A reader bought a refurbished Windows 7 computer. It works fine and was dirt cheap. But the keyboard didn’t make sense. Whenever he tried to type the “@” sign, he got a quotation mark instead. None of the number keys worked as expected. If that ever happens to you, it means someone switched the language. But you can switch it back.
There’s a British keyboard and an American keyboard, not to mention all the others. The key to fixing this is to open Windows’ “Control Panel” and click on “Clock, Language and Region,” and then “Change Input Method.” From there you can switch to the American keyboard.
Now back to refurbished computers. Our reader paid $200 for a Lenovo “ThinkCentre IBM” from TigerDirect.com, because he wants to stay with Windows 7. He says he’s never been disappointed by anything bought there. When we visited the site, we saw a Dell Latitude with a 14-inch display for $125, but it has only two gigabytes of RAM, which means slow Internet surfing. For today’s Internet, with all the complex video and photos, at least four gigabytes are recommended. We noticed that if you search on “refurbished laptops” on TigerDirect, only one comes up. But if you just click “laptops” and choose the price listing “from low to high,” there are dozens.
We’ve purchased so-called “refurbished” products in the past and only once had a problem. It was actually a new computer we bought at an office supply store. When we fired it up, it turned out that there were lots of files on it. It was not a new computer. All of the paperwork was in the box. This leads directly to the question of what is refurbished and what is not.
More often than not, refurbished products are new. It works like this. Some company buys 500 desktop computers. But it turns out they only need 430 of them. They send the other 70 back. Now, when these get back to the manufacturer or the vendor, it is not worth the time spent in labor to examine each one of these for possible use; if it looks new, it is new. Therefore, these returns are usually re-sold as refurbished.
Now several years ago, buying refurbished was worth it because of the big savings. This has become less so today. Printers, for example, are now so cheap that it isn’t worth looking for refurbished units. We saw advertised in the newspaper a new HP Windows 10 laptop with all the trimmings for less than $300. At prices like this, what is to be saved buying refurbished?
- SmartyPins.WithGoogle.com is a fun trivia game using a Google map.

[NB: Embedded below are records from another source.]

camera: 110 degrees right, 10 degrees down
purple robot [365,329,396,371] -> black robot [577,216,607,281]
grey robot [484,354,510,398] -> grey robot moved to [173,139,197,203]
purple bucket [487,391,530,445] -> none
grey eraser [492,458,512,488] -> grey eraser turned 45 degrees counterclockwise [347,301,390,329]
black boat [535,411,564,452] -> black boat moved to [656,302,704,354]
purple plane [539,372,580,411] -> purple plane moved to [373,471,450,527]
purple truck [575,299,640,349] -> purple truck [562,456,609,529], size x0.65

Every answer is the name of a city. They ask you an entertainment, sports, science, culture or history question and you drop the pin down where you think it goes. Joy missed the question about Kansas City, though we’ve had great barbeque there. She earned a bronze pin in the science and geography category.

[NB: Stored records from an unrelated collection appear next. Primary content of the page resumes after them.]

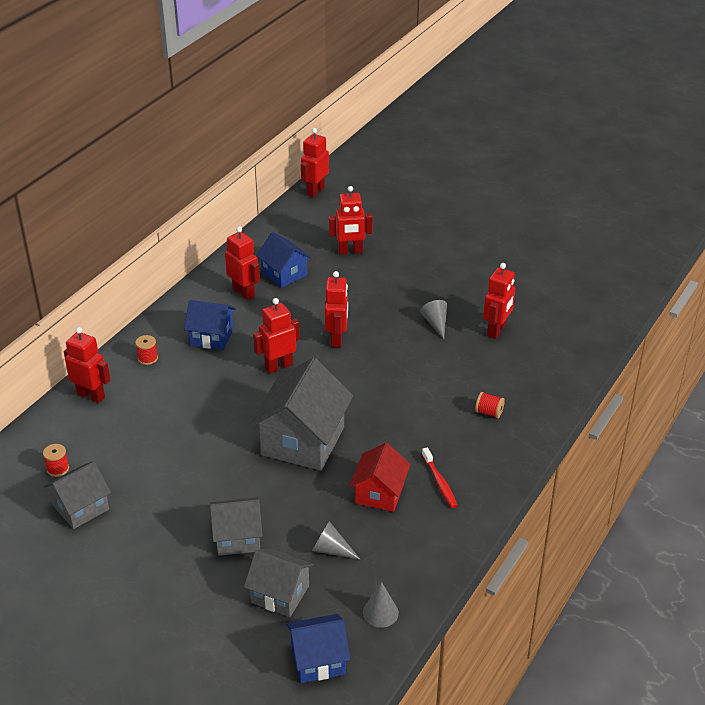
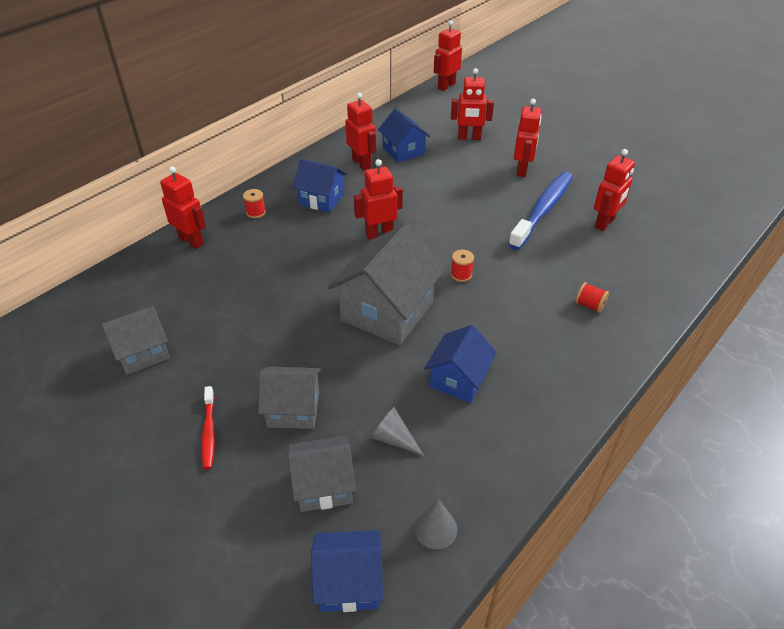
camera: 10 degrees right, 5 degrees up
red spool [43,444,69,477] -> red spool moved to [451,250,474,282]
grey house [244,548,314,617] -> grey house turned 45 degrees counterclockwise [288,436,356,512]
red robot [325,271,348,347] -> red robot moved to [514,99,542,177]
red house [349,443,411,512] -> blue house [424,325,497,403]
grey cone [420,300,447,339] -> blue toothbrush [508,172,573,250]
red toothbrush [422,447,458,508] -> red toothbrush moved to [201,386,215,469]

- NetflixReleases.com tells you when movies in the theater or elsewhere become available on Netflix.
What’s Your Pattern?
Keeping your smart phone locked could prevent bad guys from getting in if you ever leave it at somewhere. To set a lock, tap “settings” and then “security.” In most phones, you can lock your phone with a four-digit number or use a distinctive pattern. We chose the pattern. It’s quick to draw something on the screen to unlock the phone.

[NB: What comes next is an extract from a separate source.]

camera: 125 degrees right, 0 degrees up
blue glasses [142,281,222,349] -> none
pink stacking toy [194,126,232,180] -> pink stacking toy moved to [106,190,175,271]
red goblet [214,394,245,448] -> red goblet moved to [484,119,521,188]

The screen tends to go dark within seconds, requiring you to unlock it again. So we changed the security setting to require a password only after 30 minutes of inactivity.
What we didn’t know was that some patterns are easy to guess. If your name starts with “S,” you might draw an S. Other common patterns are “U,” “N,” and “Z.” Pardon us while we change our pattern.
Just about any time someone sends us large files, they use the free service from Dropbox.com. We remember when it was located at Dropbox.io. The “io” stood for Indian Ocean and that’s just where our first files went. They were just getting started then and now are one of the primary methods people store files online. Too bad they were recently hacked. Around 68 million user accounts were broken into.
Which prompts this comment: If you use Dropbox, change your password, just to be on the safe side. We did. (But we’re not telling you what.)